Hope is not gone from the Australian bush, where fires have been ravaging the naturally dry region since September. While ecologists estimate that one billion animals have been lost in this year's historic disaster, there are still survivors and (thankfully) untouched wildlife in the beautiful region. And even as 15.6 million acres of forest and parks suffer from the record-breaking heat and drought, there are relief efforts like the New South Wales government's Operation Rock Wallaby. Among the creatures escaping the bushfires, the endangered brush-tailed rock wallaby is at risk not from the fires themselves but from the lack of natural resources. Over the course of one week, officials air dropped more than 2,000 pounds of sweet potatoes and carrots to surviving animals below.
Other survivors have found reprieve from the fires, and some have been spared from the ecological disaster altogether, throughout Australia's nature reserves and animal sanctuaries. To donate, visit, or simply spread the word, stay updated with these organizations!
1. Australia Zoo
After taking over the Australia Zoo in 2006, Steve Irwin's family has saved over 90,000 animals at their Wildlife Hospital. From grey-headed flying foxes and baby possums to fruit bats and the native puggle, a tiny form of spiny anteater, the Australia Zoo is safe from the bushfires and nursing as many animals back to health as they can.
2. Sydney's Taronga Zoo
Australia's largest zoo houses over 4,000 animals from over 250 species, many of which are endangered. Their conservation team also continues research, education, action, and advocacy on behalf of Australian wildlife. It's open every day of the year, including Christmas.
In response to the bushfires, "Taronga is responding to this emergency helping save wildlife from the devastation of these bushfires and droughts by providing emergency shelter, medical care and rehabilitation for koalas, platypus, wallabies, bats and critically endangered frogs and fish." You can help relief efforts by contributing here.
3. Melbourne Zoo
Melbourne Zoo, under Zoo Victoria, is fighting extinction by housing over 320 species. They're raising funds to provide relief from the bushfires here.

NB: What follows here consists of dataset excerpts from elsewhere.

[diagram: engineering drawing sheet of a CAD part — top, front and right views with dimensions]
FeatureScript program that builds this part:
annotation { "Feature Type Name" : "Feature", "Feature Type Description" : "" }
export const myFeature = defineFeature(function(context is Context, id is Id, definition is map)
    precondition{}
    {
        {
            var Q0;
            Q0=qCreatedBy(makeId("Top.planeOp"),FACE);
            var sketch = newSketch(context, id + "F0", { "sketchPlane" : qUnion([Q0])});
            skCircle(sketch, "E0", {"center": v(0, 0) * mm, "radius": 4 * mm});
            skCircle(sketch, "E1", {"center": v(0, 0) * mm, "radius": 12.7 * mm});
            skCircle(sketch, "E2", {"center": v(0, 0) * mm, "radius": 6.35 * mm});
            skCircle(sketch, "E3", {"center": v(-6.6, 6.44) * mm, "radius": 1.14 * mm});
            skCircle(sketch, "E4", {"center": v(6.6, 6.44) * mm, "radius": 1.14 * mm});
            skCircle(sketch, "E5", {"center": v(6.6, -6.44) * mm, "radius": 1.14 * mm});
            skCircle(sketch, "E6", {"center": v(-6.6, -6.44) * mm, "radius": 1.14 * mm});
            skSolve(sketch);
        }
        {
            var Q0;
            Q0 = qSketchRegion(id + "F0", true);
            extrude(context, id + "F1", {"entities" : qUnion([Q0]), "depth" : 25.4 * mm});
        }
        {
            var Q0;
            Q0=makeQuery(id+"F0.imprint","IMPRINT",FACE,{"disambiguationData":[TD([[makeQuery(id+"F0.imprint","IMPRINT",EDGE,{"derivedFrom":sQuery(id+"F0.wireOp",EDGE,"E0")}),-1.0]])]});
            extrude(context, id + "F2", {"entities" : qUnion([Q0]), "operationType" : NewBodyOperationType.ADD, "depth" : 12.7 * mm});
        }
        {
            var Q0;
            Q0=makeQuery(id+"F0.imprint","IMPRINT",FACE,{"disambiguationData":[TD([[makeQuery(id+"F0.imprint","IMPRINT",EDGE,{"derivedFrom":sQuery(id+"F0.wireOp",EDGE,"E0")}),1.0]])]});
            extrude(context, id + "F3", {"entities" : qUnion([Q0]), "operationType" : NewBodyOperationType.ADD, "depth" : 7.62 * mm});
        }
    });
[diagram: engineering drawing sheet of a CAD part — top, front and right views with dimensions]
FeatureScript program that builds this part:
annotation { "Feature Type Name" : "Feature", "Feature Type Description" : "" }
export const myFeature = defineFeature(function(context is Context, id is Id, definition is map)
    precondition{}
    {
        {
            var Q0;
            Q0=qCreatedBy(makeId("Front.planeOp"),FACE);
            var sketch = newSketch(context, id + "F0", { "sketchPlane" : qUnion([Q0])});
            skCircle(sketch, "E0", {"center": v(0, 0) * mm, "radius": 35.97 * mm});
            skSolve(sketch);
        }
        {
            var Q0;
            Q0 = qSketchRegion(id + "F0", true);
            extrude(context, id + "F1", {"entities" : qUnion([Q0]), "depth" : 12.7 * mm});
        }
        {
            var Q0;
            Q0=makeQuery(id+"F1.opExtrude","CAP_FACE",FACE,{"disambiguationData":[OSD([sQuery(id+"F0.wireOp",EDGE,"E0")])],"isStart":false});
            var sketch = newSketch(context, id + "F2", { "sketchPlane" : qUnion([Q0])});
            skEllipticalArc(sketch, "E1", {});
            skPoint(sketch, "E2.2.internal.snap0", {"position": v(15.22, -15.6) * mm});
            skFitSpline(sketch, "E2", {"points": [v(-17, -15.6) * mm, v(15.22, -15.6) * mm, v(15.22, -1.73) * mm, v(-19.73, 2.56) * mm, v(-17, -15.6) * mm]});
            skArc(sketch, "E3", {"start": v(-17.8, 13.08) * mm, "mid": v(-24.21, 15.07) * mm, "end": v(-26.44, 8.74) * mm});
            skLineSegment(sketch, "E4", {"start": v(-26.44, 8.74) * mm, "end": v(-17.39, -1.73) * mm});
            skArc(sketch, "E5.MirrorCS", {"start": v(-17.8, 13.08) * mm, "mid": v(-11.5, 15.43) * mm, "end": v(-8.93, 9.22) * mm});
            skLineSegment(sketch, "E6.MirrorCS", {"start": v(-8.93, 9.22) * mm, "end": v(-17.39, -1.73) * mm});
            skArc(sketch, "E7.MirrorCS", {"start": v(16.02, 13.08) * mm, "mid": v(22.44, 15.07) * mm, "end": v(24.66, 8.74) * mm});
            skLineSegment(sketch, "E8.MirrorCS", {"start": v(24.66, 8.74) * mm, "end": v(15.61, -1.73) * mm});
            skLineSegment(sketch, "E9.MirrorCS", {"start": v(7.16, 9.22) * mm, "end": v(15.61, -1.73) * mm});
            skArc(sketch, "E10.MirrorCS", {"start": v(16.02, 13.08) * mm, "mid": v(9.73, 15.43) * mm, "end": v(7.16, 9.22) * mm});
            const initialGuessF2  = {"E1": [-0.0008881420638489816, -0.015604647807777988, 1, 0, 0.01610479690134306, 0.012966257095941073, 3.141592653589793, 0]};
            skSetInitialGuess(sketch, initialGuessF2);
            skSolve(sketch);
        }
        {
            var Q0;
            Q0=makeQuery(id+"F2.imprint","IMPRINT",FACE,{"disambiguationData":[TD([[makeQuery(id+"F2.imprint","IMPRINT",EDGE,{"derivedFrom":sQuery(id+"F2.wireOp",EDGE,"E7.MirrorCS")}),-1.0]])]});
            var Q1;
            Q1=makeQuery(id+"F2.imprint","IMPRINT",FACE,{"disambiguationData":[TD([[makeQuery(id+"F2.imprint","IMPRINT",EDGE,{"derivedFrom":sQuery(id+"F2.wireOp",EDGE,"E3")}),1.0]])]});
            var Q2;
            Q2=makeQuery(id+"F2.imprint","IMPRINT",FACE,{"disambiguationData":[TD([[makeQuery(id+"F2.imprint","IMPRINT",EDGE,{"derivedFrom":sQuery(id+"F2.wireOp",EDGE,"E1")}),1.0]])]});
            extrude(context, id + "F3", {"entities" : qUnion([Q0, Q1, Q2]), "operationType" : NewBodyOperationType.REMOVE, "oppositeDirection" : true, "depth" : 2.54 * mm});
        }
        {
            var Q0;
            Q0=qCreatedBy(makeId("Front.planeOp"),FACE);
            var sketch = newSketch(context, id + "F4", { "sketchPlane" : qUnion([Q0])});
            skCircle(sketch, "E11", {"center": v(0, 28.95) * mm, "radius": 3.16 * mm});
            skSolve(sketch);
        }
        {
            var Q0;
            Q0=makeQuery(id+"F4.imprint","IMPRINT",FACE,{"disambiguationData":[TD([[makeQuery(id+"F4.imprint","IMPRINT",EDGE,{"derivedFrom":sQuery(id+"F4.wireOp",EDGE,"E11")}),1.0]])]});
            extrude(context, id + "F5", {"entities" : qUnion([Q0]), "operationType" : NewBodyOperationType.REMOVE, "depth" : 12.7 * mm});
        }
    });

4. Taronga Western Plains Zoo, Dubbo
Taronga Western Plains Zoo is an open range zoo located in New South Wales.
5. Lone Pine Koala Sanctuary
Lone Pine Koala Sanctuary is the world's oldest (and largest) koala sanctuary. Located in Queensland, it was founded in 1927 and houses over 130 koalas in unique exhibits.
6. Alice Springs Desert Park
Located in the Northern Territory of Australia, Alice Springs houses animals and plants native to Central Australia, which is predominantly desert. Alice Springs works for research, conservation, and education, allowing visitors to experience the desert environments firsthand.
7. Phillip Island Nature Park
A conservation park in Victoria, Phillip Island is dedicated to research and education. Coupled with ecotourism, "the habitat within Phillip Island Nature Parks supports significant populations of little penguins, hooded plovers, short-tailed shearwaters and other international migratory bird species, and mammals such as koalas, possums, wallabies, Australian fur seals and bats."
8. Tasmanian Devil Unzoo
To experience Tasmania, you can have an immersive experience at the Tasmanian Devil Unzoo. "So what is an Unzoo?" According to their website, "For us, it is an experiment to change our 40 year old family animal park into a ground-breaking 'zoo without cages.' After 10 years of effort, it is now working well with wild wallabies, echidnas, possums, native fish and nearly 100 bird species living around our Unzoo bush garden. To best discover these wonderful creatures join one of our expert guides on a nature walk through the bush."